Banu and Rob are afraid that under the new law, all it would take would be a neighbor who doesn’t like dogs to complain, and Goldie would be taken from them. Several people with the same fears joined the protest march with their dogs, carrying signs saying “Don’t touch my pet!”
But most of the signs referred to street animals: ”If you take all the cats off the streets we’ll be overrun with mice”; cute photos of street puppies looking up with big eyes, and a caption asking “What did we do to you?” or “Is it a crime to be an animal?”; and “We are all cats”.
In an appeal to the religiousness of the current government, the following sign was prominent:
The sign says “Allah created us. Is it for you to destroy us?”
There must have been a thousand people there. Billy posted a video of it on Antalya Living. Protests are not unusual in Antalya. People tend to speak up whenever they’re unhappy, not only with their own government, but also with events overseas. When I first arrived in Antalya I found myself in the middle of a demonstration agains the U.S. resolution on the Armenian genocide, which Turks are taught was just part of a two-sided war.

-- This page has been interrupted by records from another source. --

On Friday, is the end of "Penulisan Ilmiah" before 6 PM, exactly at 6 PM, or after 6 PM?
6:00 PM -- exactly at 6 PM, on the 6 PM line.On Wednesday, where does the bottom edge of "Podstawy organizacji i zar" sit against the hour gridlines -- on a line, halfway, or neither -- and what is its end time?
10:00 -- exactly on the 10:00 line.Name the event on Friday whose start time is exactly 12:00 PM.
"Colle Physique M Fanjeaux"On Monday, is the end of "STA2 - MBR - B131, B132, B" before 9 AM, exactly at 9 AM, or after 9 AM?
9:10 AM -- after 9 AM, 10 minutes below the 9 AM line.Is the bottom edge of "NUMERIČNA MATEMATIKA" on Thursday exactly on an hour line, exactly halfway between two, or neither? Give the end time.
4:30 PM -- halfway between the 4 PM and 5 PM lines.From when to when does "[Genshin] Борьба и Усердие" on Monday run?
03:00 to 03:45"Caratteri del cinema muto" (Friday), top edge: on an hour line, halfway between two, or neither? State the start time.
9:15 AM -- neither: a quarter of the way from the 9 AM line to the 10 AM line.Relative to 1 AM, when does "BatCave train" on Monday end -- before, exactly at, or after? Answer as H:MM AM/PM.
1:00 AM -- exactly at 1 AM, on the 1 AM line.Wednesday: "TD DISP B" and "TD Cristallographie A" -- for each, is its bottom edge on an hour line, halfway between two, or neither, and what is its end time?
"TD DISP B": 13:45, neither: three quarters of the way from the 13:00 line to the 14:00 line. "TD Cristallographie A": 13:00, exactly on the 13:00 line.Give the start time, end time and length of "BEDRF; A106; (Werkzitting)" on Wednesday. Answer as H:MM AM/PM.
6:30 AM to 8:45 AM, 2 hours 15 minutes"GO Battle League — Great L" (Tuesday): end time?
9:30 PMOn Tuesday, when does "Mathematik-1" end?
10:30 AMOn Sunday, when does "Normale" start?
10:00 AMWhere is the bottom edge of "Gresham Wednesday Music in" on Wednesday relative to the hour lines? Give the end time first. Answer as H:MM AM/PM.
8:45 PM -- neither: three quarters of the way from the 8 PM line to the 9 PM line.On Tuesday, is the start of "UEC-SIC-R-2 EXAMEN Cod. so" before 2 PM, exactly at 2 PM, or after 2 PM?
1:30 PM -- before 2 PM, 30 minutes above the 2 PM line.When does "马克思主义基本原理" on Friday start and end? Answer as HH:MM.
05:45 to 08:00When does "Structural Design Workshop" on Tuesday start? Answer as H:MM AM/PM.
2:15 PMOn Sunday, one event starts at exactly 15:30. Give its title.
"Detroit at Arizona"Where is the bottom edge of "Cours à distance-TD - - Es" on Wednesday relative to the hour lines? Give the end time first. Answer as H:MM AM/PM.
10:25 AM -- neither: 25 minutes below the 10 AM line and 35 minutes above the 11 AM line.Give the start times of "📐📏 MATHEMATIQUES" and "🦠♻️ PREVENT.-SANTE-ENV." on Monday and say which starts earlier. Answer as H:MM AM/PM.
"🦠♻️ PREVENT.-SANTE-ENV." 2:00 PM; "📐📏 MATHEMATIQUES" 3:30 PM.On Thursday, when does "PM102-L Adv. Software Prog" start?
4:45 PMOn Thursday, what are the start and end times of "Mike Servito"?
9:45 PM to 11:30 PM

By the time we got to this point, where people were speaking for cameras and film crews, Ellis was getting a bit restless, so Banu and Rob took us for ice cream at a cafe in Kaleici. Well, Banu, Ellis and I had ice cream; Billy and Rob had beers. The ice cream was good, especially on a hot day, but in typical Turkish restaurant fashion the “Walnut Cup” I ordered had peanuts instead of walnuts.
After Ellis had sat patiently while the grown-ups discussed the details of the proposed animal law and the planning of our Hallowe’en party we decided to reward him with a ride on a pirate ship, so we walked down to the marina. No matter how many times I’ve seen the harbor, I never fail to be struck by its beauty.
Banu and Rob had a friend with a boat, and we were invited aboard. But their friend hadn’t arrived, and although he said he’d be there “soon”, that could be a half hour in Turkish time. So we decided to hop on a boat that was leaving “right away”. Two minutes, the guy said . “Turkish two minutes, or real two minutes?” Billy asked. ” Two minutes, two minutes. Maximum five minutes.” We boarded the boat, and about ten or fifteen minutes later we took off.
It wasn’t exactly a pirate ship, but it did have a couple of pirates on it.
The boat that really looks like a pirate ship had already sailed. You can see it behind Billy and Ellis in this photo:
This wasn’t my favorite boat trip; the waves were a bit strong and I’m prone to seasickness. Even so, I love the views you get on these boats. It’s the best vantage point for a photo of downtown Antalya.